Back roads and celestial highways
/C’mon now child, we’re gonna go for a ride
Car wheels on a gravel road.
Lucinda Williams
One of my favourite sounds is that first crunch of dirt when you move from pavement to a country road.
Dirt roads take you to places where you’re bound to find silence and trees, lakes dotted by pickerel weed, the ghostly path of the Milky Way.
Nova Scotia has some great dirt roads. They may be paved by now but I remember watching the dust trails behind the car as we drove to our cabin near Gillis Lake in Cape Breton. In my mind, a drive in the car was synonymous with a stop at one store or another. So my Gillis Lake memories are flavoured by the taste of lime rickey and potato chips. (Total cost: 25 cents).
Back road rambling
When we moved from Cape Breton to the mainland, I was introduced to the hilly north-south roads of the Annapolis Valley. Most of them are paved but there are still a lot of good old gravel roads that take you from the lowlands to the Fundy shore.
Then there are the former logging roads that criss-cross the wilderness of Kejimkujik National Park.
(Let me pause here to express my bitterness that I won’t be able to traverse those Keji roads once the snow flies, thanks to federal budget cuts. There will be no services and no access through the park's main entrance road , effectively turning Keji into a summer only recreation area. And yes, I've let my political representatives know exactly how I feel about that.)
I don't know of any place that rivals P.E.I. when it comes to non-paved vehicular transit. If you want to move from Point A to Point B on the island, it's hard to avoid those wonderful red-dirt roads.
During a visit this summer, we put our GPS to use and found ourselves passing houses that, until the advent of this handy satellite technology, likely didn't see too much traffic going by.
Galactic highway
But back to that ghostly path that spans the October sky. There’s dust in the galactic road of the Milky Way, and there’s a lot of gas as well. Throw in the interaction of gamma rays and you get that eerie glow that gives our galaxy its name.

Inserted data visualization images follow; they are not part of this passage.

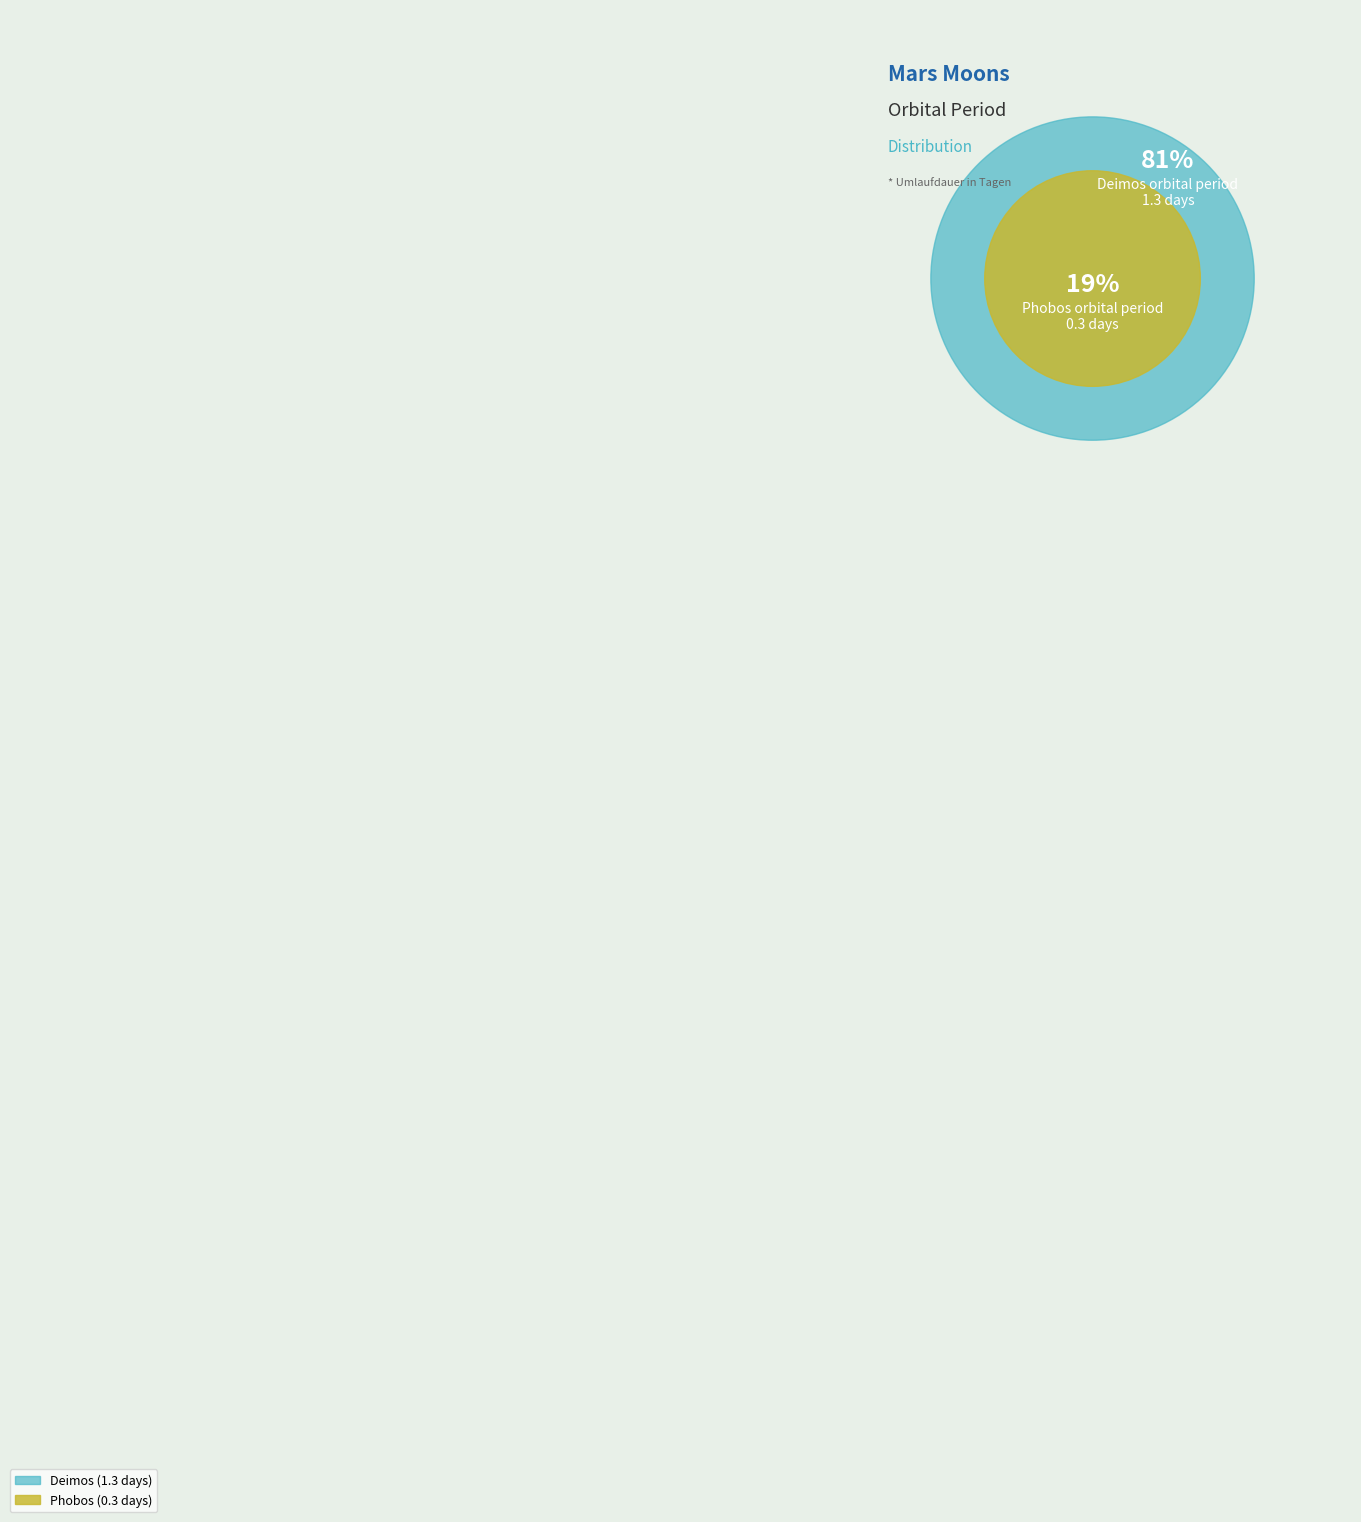

To the nearest percent, what portion does Deimos represent?

81%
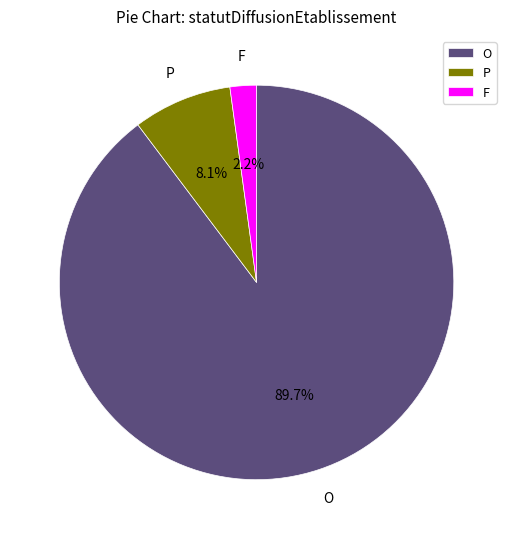

Does O account for over 50% of the chart?

Yes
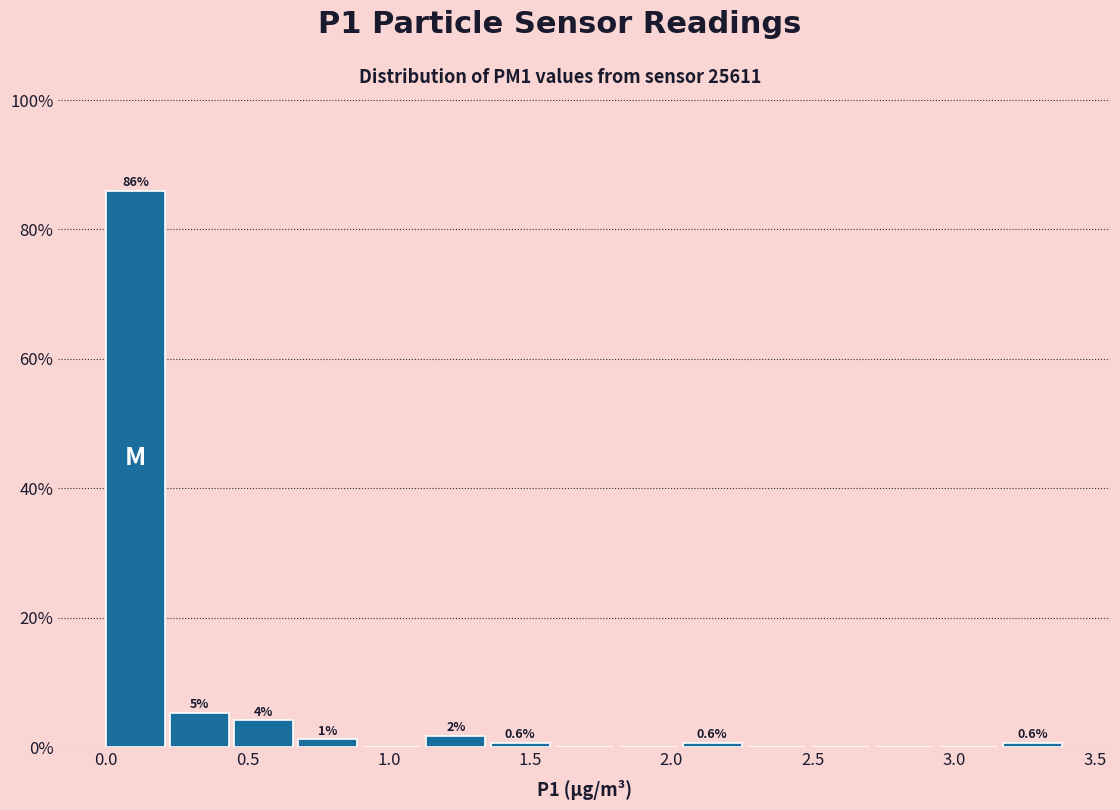

Which range on the x-axis has the tallest bar?

0.00 to 0.25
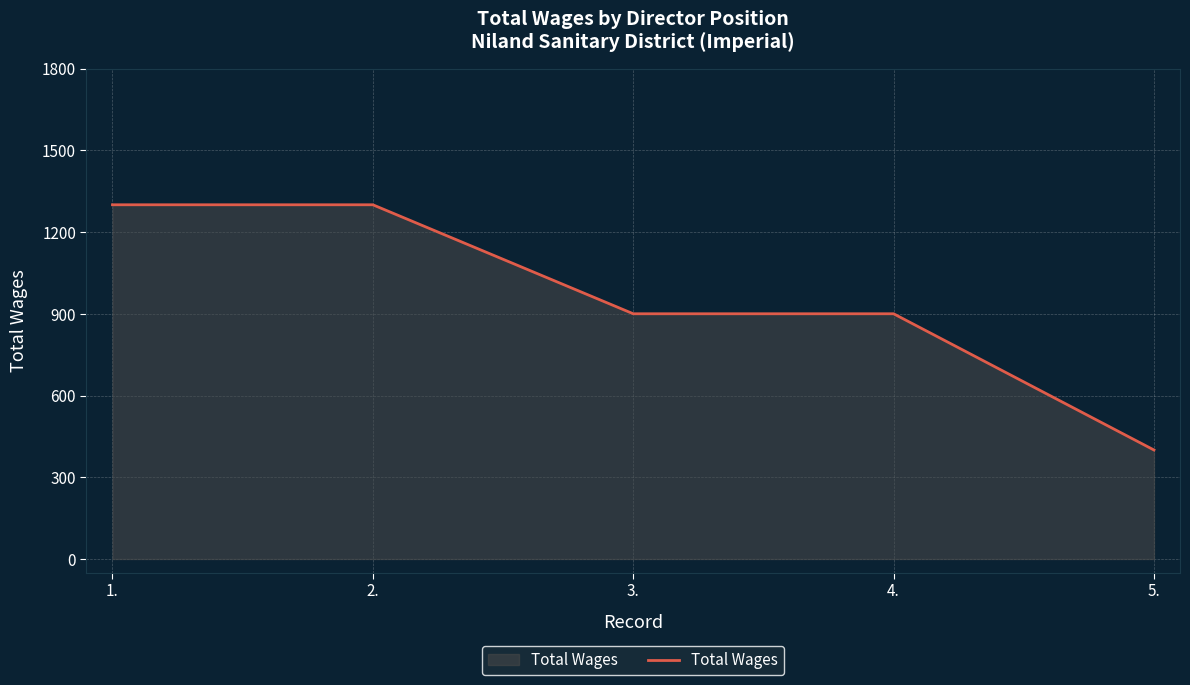

What value does the data have at 2.?

1300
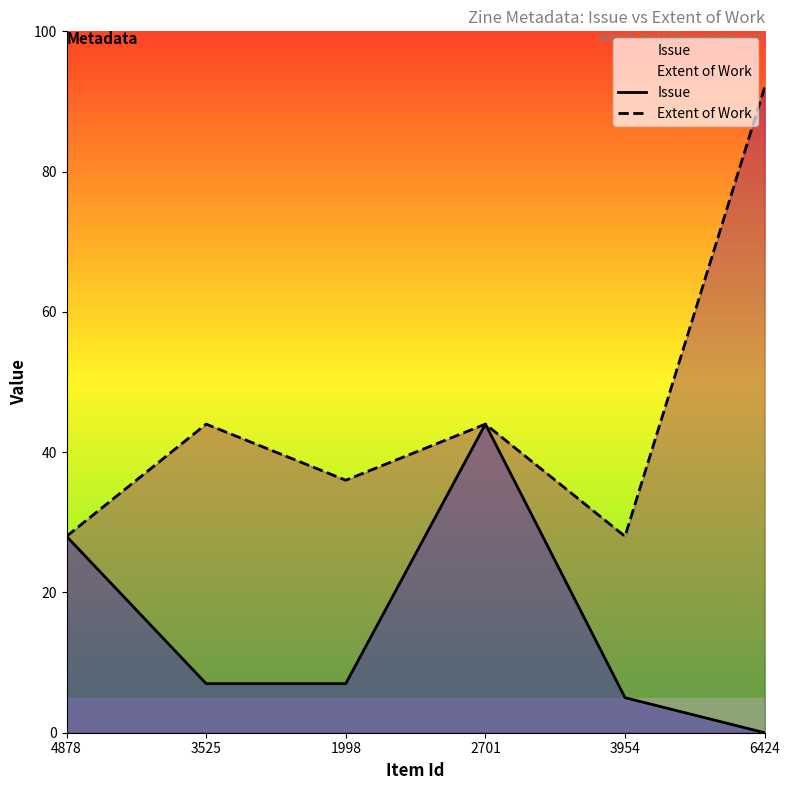

How many values in the Issue series are below 7?

2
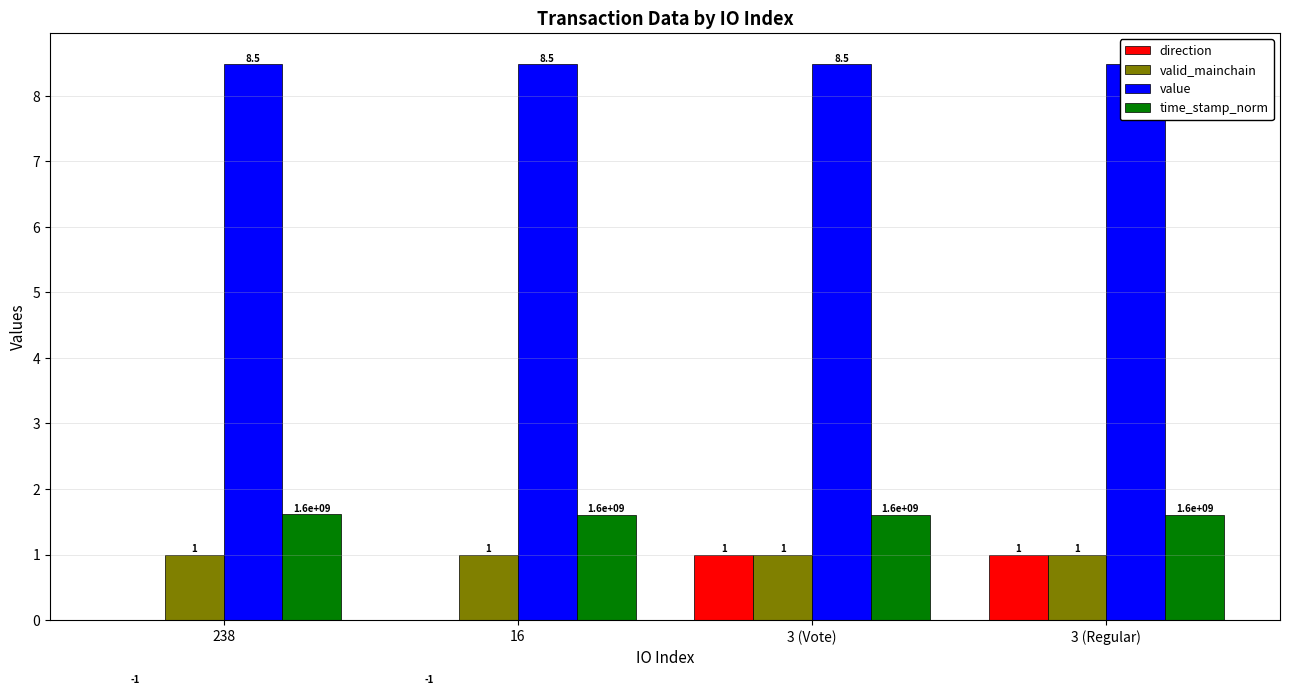

What is the label of the 3rd bar from the right?

16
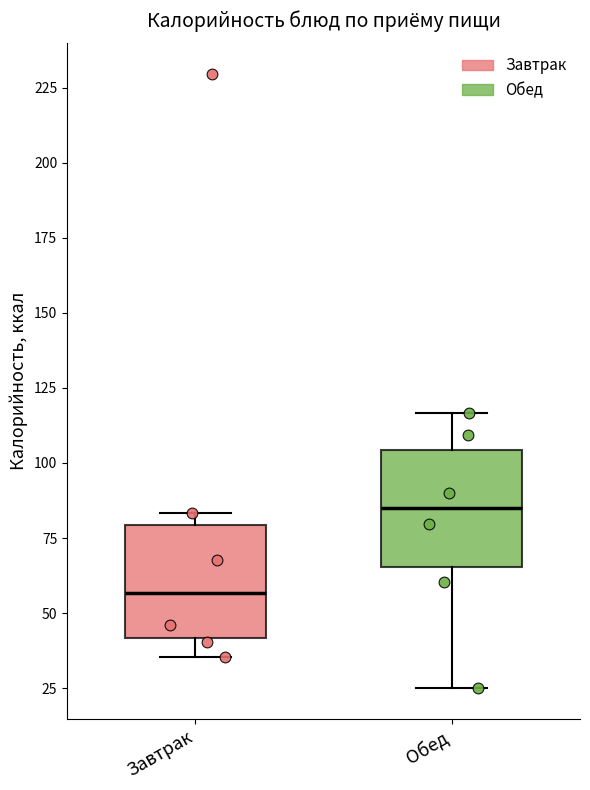

Which box has the highest median line?

Обед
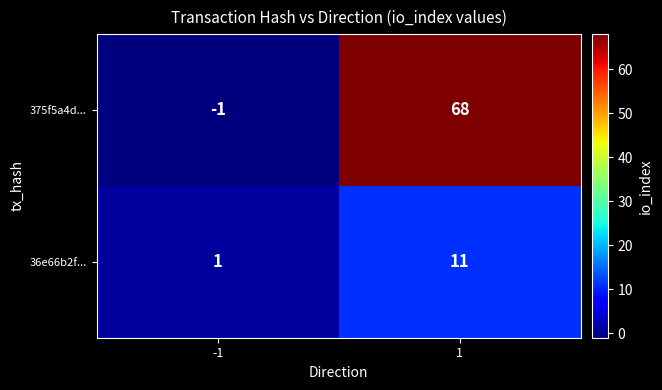

True or false: 36e66b2f... has a value of 1 at -1.

True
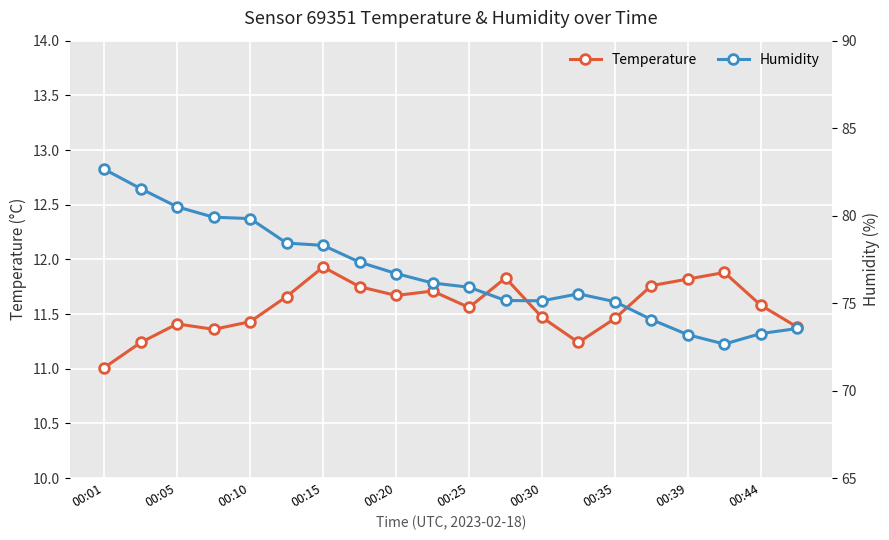

What is the value of the Humidity point at the 6th from the left?

78.4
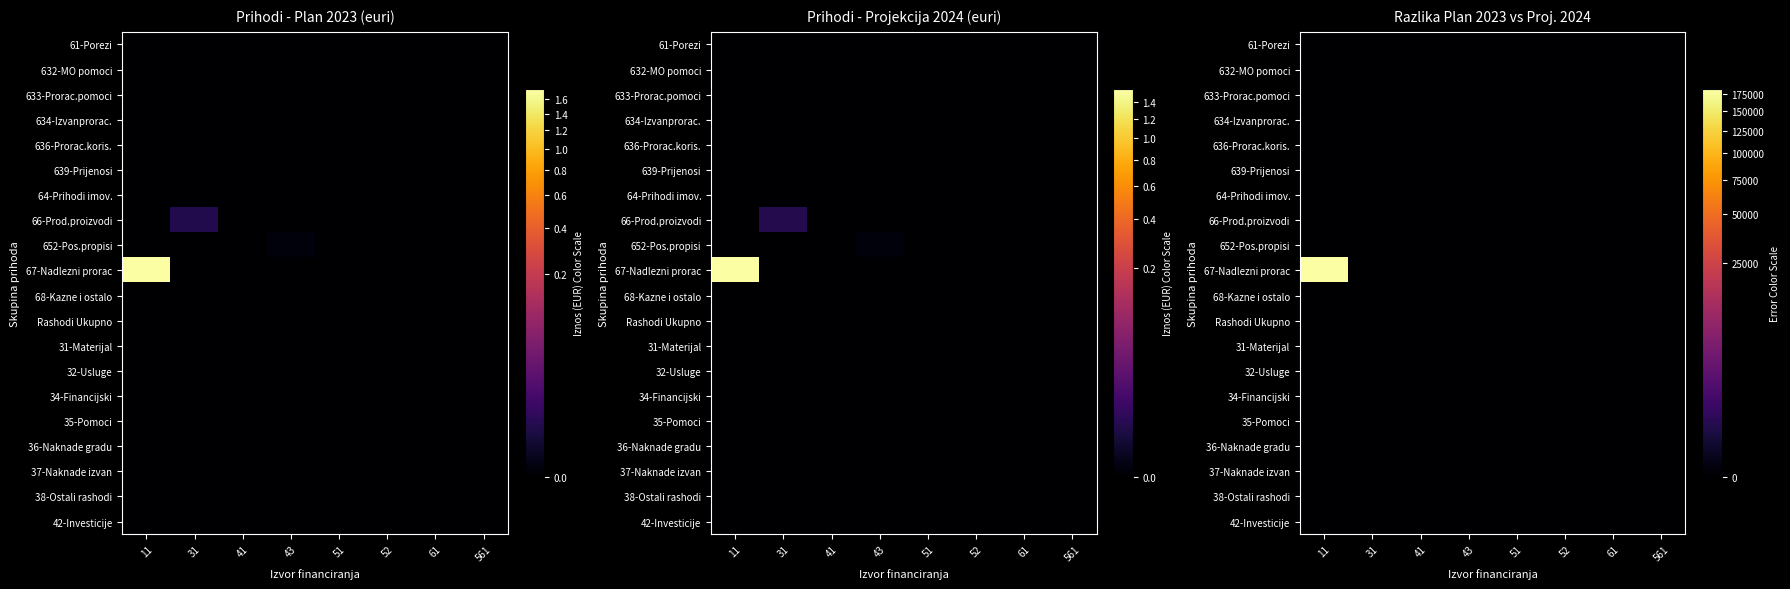

List the labels in order of 652-Pos.propisi value, smallest first.

11, 31, 41, 43, 51, 52, 61, 561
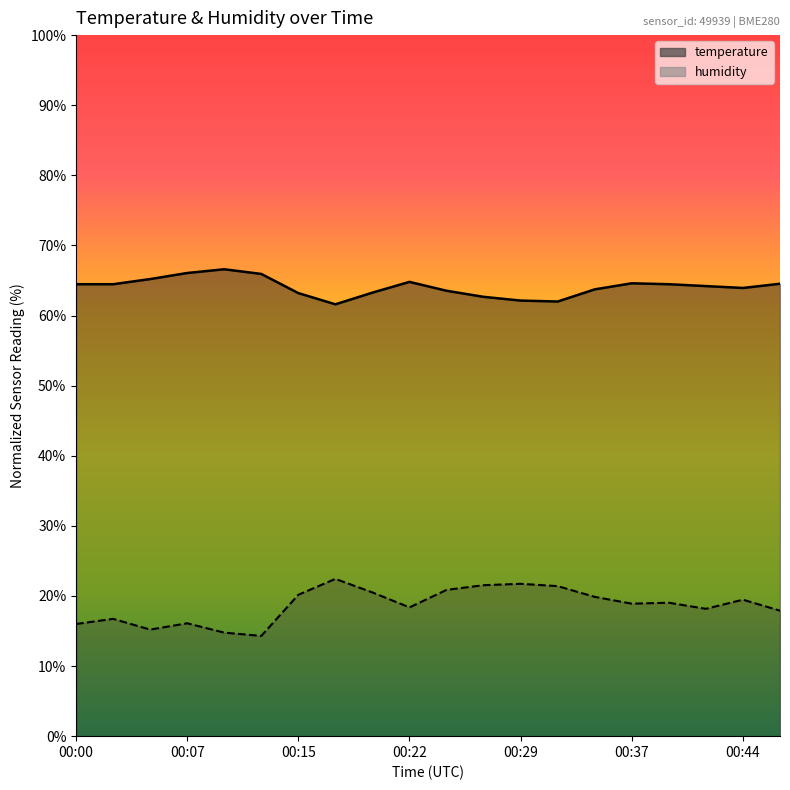

Which series has the largest range (max minus min)?

humidity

Under “black” skies, the light of the Milky Way can be so luminous that it casts shadows, which must be a thoroughly surreal experience. But if you're observing any distance from city lights, you’ll notice a path of darker areas that splits the bright starry path. Called the Great Rift, this ribbon of darkness is made up of dust created during the star formation process.
Besides light pollution, moonlight is the bane of Milky Way pilgrims. It’s best viewed during the thin crescent and new moon phases.
It’s a great time of year to enjoy this celestial spectacle in the evening hours, when the Milky Way arcs overhead from Sagittarius low in the southeast and northwest to Cassiopeia.
Roadside attractions
In late October, in or around Oct. 21, we have the added bonus of meteors streaking across the galactic vista during the peak of the Orionid shower.
The Orionids usually don’t escalate into the meteor storms sometimes associated with showers such showers as the Leonid or Perseids.
But the average of 50 to 70 meteors per hour and the bearable night temperatures of late October is well worth putting off your bedtime.
Time to rub our eyes, pack up the trunk and clean the dust off the windshield. Our road trip ends in the bleary hours of the October dawn, when the brilliant beacon of the winter star Sirius has crested the southern horizon.